Comme l'état civil, les registres paroissiaux, que les généalogistes nomment souvent « BMS » (= baptêmes, mariages, sépultures), étaient tenus par les prêtres, dans chaque paroisse et en double exemplaire :

  • l'original, qui peut se trouver en mairie ou aux Archives départementales, voire, très rarement, au presbytère (se renseigner à la mairie et aux Archives départementales),

Accès et consultation en principe libres, sauf mauvais état (ou destruction). Pas de photocopies, en principe, possibilités de photographies (se renseigner).

 

Créés, en principe, en 1539, ils ne démarrent souvent guère avant 1667 (année où le double fut rendu obligatoire) et parfois bien plus tard.

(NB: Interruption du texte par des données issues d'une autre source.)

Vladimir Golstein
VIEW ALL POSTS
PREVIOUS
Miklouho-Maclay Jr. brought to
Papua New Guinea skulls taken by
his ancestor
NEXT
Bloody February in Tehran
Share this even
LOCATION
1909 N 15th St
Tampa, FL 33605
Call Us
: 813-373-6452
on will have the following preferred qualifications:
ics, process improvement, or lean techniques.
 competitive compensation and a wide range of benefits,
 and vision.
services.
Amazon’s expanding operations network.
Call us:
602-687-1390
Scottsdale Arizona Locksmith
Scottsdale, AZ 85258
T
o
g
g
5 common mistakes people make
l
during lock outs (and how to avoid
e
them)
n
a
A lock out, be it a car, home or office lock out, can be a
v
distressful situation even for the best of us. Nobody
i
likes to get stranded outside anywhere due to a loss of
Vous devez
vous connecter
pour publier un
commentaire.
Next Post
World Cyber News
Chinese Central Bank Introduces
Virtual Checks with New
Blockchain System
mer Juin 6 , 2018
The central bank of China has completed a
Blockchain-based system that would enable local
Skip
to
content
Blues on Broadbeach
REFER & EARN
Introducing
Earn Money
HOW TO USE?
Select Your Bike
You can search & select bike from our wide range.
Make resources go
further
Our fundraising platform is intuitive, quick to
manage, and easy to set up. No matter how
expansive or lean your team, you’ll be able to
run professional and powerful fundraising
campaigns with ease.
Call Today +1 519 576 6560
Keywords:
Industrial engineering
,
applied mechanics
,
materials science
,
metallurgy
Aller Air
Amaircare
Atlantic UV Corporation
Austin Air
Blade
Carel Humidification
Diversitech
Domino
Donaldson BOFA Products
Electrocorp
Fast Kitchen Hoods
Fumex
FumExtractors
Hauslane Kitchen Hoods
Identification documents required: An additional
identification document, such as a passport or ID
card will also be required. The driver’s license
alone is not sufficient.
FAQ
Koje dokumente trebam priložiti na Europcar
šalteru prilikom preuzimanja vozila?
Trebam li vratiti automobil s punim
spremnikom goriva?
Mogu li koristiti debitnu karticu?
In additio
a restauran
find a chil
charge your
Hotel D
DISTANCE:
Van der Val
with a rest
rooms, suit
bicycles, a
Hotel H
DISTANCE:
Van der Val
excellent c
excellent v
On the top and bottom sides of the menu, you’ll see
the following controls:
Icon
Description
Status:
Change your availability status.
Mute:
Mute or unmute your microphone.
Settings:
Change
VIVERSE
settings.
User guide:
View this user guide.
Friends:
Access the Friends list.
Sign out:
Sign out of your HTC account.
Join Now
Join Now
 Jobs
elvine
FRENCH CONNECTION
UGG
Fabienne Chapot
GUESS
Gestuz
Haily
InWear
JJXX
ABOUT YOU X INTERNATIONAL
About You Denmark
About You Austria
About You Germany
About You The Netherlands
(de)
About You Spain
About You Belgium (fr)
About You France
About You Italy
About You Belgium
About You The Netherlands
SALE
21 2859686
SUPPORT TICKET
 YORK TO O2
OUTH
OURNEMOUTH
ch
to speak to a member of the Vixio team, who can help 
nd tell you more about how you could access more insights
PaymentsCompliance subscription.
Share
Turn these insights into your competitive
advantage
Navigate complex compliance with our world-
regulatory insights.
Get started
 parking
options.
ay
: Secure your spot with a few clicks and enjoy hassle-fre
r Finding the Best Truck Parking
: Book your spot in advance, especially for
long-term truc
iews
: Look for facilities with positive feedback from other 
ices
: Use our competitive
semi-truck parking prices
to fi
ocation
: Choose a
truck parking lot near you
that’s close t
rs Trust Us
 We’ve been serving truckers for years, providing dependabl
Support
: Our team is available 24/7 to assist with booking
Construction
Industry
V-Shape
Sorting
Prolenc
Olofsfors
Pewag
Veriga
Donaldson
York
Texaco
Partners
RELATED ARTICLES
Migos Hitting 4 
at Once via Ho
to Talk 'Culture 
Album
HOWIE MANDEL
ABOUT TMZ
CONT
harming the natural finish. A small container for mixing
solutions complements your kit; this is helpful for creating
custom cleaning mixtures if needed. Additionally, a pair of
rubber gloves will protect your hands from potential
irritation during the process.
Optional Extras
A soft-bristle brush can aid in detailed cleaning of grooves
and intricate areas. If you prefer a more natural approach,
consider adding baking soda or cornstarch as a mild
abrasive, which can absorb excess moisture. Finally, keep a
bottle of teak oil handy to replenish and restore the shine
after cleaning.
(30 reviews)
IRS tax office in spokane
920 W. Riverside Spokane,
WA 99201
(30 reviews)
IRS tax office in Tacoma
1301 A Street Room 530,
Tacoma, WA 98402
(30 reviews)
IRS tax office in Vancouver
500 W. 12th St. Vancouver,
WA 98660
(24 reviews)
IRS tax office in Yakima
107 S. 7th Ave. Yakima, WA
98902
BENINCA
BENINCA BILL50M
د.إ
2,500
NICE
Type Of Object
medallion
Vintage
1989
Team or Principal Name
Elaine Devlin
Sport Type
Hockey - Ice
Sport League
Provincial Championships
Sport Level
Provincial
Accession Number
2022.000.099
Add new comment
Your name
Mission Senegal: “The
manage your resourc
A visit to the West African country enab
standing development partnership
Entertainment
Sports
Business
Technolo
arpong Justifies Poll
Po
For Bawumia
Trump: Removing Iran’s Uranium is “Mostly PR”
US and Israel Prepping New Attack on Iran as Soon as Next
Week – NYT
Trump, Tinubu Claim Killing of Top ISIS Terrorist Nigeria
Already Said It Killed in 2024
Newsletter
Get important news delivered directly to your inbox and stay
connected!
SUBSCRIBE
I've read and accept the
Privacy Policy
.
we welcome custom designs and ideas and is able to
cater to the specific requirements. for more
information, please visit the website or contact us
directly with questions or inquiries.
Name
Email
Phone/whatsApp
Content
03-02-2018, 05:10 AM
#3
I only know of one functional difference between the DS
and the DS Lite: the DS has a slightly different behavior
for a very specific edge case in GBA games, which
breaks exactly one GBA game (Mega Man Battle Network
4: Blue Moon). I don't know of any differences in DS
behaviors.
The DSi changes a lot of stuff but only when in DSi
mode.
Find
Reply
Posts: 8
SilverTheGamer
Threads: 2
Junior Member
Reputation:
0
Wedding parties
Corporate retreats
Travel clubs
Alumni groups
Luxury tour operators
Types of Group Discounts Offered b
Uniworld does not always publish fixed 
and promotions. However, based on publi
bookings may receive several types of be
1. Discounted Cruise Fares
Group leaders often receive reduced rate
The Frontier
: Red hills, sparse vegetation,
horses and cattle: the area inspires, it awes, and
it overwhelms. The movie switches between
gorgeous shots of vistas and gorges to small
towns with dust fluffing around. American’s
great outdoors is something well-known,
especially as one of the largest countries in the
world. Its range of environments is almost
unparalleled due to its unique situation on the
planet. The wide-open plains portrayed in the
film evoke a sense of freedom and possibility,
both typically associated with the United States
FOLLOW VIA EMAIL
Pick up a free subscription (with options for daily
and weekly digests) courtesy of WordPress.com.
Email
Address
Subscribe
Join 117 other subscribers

La situation varie extrêmement, d’une commune à l’autre (se renseigner en mairie et aux Archives départementales).

 

Les actes de baptêmes indiqueront notamment les parrains et marraines.

Les actes de mariages, enregistrés dès le début du XVIIe, ne sont parfois filiatifs qu’à partir de 1736.

Les actes de sépultures sont généralement extrêmement sommaires.

Sauf exception, ces registres sont dépourvus de tables.

 

Il en existe enfin souvent des microfilms, réalisés par les Mormons, consultables aux Archives départementales, et parfois des images numérisées, disponibles (en accès gratuit ou payant) sur Internet (cas actuellement d'une quarantaine de départements et de quelques villes).

Pour connaître les départements concernés, se reporter à leur présentation sur Généawiki, facilement accessible via le blog de GeneaNet le blog de GeneaNet (via la petite carte intitulée "les Archives en ligne", en colonne de droite, qui conduira à une étude détaillée avec un intéressant tableau synthétique cliquable.

 

La plupart des actes paroissiaux de mariage ont fait l’objet de dépouillements par les associations, avec réalisations et publications de tables chronologiques filiatives, reprises dans des bases de données disponibles sur certains serveurs minitel et sur divers sites Internet, en accès généralement payant, tous assez faciles à trouver.

 

Pensez qu’il existe aussi des registres paroissiaux postérieurs à 1793.